• _Consignes_
(a) Dans le texte sur la Legal Team Rouen au tribunal, reformulez plus brièvement le paragraphe qui commence par « Un journaliste du Paris-Normandie » en conservant ses faits essentiels.
(b) Reproduisez fidèlement un extrait du texte sur la Legal Team Rouen au tribunal : commencez aux mots « A l’entrée, les » et arrêtez-vous après les mots « laide et impressionnante. ».

• _Texte fourni_
★ ★ ★ ★ ★ ★ ★

La Legal team Rouen au tribunal

Des membres de la Legal Team Rouen ont assisté à deux jours d’audience au tribunal correctionnel. Ils nous livrent leurs impressions et leurs souvenirs. (Partie 1)

C’est lundi.
Au tribunal de grande instance de Rouen, les gardés à vue du week-end vont comparaître. Leurs proches sont en avance dans la salle des pas perdus.
A l’entrée, les policiers du portique contrôlent les sacs à main et demandent aux gens où ils se rendent. On n’est pas obligé de présenter sa convocation, mais ça incite : ici, on a des comptes à rendre à tout le monde.
Dans la salle du tribunal correctionnel, un huissier va et vient et des avocats font du bruit. Les convoqués sont du domaine du silence et de l’immobilité. Le niveau d’aisance dit quelque chose sur la place qui revient à chacun.
La pièce en elle-même est belle et laide et impressionnante.

Un journaliste du Paris-Normandie est présent pour la durée des affaires un peu « médiatiques ». Il a le droit d’avoir un ordinateur quand les autres doivent couper leur téléphone. Il parle avec un homme qui reviendra le lendemain ; un habitué, un accro, peut-être. Il paraît qu’il y en a dans tous les tribunaux. Ils sont un peu comme des collègues de boulot.
Et il y a nous. Nous appartenons à la Legal Team Rouen et nous venons vérifier ou invalider nos hypothèses sur la défense juridique. Nous resterons deux jours.

★ ★ ★ ★ ★ ★ ★

[Données enregistrées]
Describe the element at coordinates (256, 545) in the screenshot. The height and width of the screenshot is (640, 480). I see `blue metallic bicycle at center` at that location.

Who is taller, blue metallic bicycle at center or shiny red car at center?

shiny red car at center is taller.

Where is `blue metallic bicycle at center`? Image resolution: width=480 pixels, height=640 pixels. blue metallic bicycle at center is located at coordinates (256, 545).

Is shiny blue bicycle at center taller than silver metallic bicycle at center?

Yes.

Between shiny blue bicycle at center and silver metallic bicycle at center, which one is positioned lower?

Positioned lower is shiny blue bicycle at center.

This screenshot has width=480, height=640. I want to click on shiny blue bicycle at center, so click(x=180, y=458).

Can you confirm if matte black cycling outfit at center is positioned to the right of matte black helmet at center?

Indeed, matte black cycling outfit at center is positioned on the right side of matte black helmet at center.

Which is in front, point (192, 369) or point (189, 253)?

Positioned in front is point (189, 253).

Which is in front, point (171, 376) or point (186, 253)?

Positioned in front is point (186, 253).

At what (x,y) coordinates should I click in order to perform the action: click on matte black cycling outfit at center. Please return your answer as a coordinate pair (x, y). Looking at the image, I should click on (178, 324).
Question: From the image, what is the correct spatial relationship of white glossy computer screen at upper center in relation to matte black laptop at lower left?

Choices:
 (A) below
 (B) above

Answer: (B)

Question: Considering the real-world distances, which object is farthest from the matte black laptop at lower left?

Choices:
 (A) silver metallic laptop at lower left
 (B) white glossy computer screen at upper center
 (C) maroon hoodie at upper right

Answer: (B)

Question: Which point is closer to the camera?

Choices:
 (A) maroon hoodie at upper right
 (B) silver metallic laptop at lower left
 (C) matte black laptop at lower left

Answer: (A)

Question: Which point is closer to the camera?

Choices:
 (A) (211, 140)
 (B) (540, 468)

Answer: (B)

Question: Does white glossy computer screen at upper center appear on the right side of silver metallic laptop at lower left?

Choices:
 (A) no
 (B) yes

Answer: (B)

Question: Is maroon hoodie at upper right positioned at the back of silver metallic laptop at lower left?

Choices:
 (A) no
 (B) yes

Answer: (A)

★ ★ ★ ★ ★ ★ ★

• _Réponses attendues_
(a) Un journaliste du Paris-Normandie assiste aux affaires un peu « médiatiques ». Il peut utiliser un ordinateur, alors que les autres doivent éteindre leur téléphone. Il discute avec un homme qui reviendra le lendemain, peut-être un habitué ou un accro. On dit qu'il y en a dans tous les tribunaux et qu'ils ressemblent un peu à des collègues de travail.

(b)
A l’entrée, les policiers du portique contrôlent les sacs à main et demandent aux gens où ils se rendent. On n’est pas obligé de présenter sa convocation, mais ça incite : ici, on a des comptes à rendre à tout le monde.
Dans la salle du tribunal correctionnel, un huissier va et vient et des avocats font du bruit. Les convoqués sont du domaine du silence et de l’immobilité. Le niveau d’aisance dit quelque chose sur la place qui revient à chacun.
La pièce en elle-même est belle et laide et impressionnante.